年々引き上げられる「社会保険料」。手取りの減った給与明細をみて憂うつな気分になる人も多いでしょう。老後の資産を増やすうえで、社会保険料の負担増は厄介なもの。そんななか、老後資産を増やす方法として、「個人年金保険」も選択肢のひとつではあると、『老後のお金、本当に足りますか?』(オレンジページ)著者の家計再生コンサルタントの横山光昭氏はいいます。具体的なしくみやメリット・デメリットをみていきましょう。
手取りの給与額がどんどん減っていく“社会保険料地獄”の日本…老後の備えに「個人年金保険」が有効なワケ【家計再生コンサルタントが解説】
国民年金保険料額は19年間で「3,220円」増えている
国民年金や厚生年金、健康保険などの「社会保険料」。国民年金の保険料納付書や、給与明細を見て「金額が上がったなあ……」と思った人はいるのではないでしょうか。
実は国民年金の保険料は、2004年の年金制度改正により、毎年段階的に引き上げられています。この改正により、2017年まで毎年280円ずつ引き上げられていくことになりました。
その理由としては「年金の給付と負担について見なおし、保険料の引き上げを極力抑えて給付水準を調整するため」。また、産前産後の保険料免除制度※の施行により、2019年からは月額100円程度上昇しています。
※ 産前産後の保険料免除制度……国民年金は出産日挟み約4ヶ月、厚生年金は産前産後休業開始月から終了日の翌日の月の前月という違いがある。
[図表]は、国民年金保険料の変遷をまとめたものです。2023年度の国民年金保険料は1万6,520円ですから、19年間で3,220円も上昇していることがわかります。これは、納付額を徐々に引き上げることで、少子高齢化が進行していくなかでも財源を確保するという目的があるようです。
物価や賃金の伸びによって「下がる」こともあるが…
[図表]を見て、「あれ? 決められた額の通りには増えていない? というか、増えたり減ったりしてる?」と疑問に思った人もいるかもしれません。
これは、国民年金保険料は前述の法改正等の理由に加え、物価や賃金の伸びに合わせて調整することが決まっているから。

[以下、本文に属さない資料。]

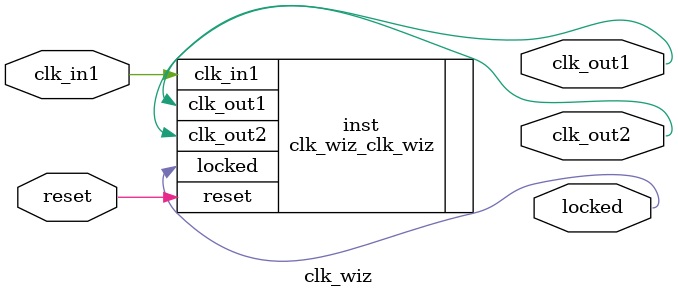
<source format=v>


`timescale 1ps/1ps

(* CORE_GENERATION_INFO = "clk_wiz,clk_wiz_v6_0_1_0_0,{component_name=clk_wiz,use_phase_alignment=true,use_min_o_jitter=false,use_max_i_jitter=false,use_dyn_phase_shift=false,use_inclk_switchover=false,use_dyn_reconfig=false,enable_axi=0,feedback_source=FDBK_AUTO,PRIMITIVE=MMCM,num_out_clk=2,clkin1_period=10.000,clkin2_period=10.000,use_power_down=false,use_reset=true,use_locked=true,use_inclk_stopped=false,feedback_type=SINGLE,CLOCK_MGR_TYPE=NA,manual_override=false}" *)

module clk_wiz 
 (
  // Clock out ports
  output        clk_out1,
  output        clk_out2,
  // Status and control signals
  input         reset,
  output        locked,
 // Clock in ports
  input         clk_in1
 );

  clk_wiz_clk_wiz inst
  (
  // Clock out ports  
  .clk_out1(clk_out1),
  .clk_out2(clk_out2),
  // Status and control signals               
  .reset(reset), 
  .locked(locked),
 // Clock in ports
  .clk_in1(clk_in1)
  );

endmodule

</source>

毎年度の国民年金保険料額=2004年度の制度改正で決められた保険料額×保険料改定率※
※ 保険料改定率=前年度保険料改定率×名目賃金変動率(物価変動率×実質賃金変動率)
この計算式で金額が決まります。
昨今の物価高もあり、変動している国民年金保険料。一応、法改正による保険料の上限には達したということ、現役世代への負担が大きくなることから、今後大幅な変更はないものと思われます。
しかし、物価高をはじめとした社会情勢がどう変化していくかはわかりません。そのためにも、始められることからしっかりと準備をしておくことが重要なのです。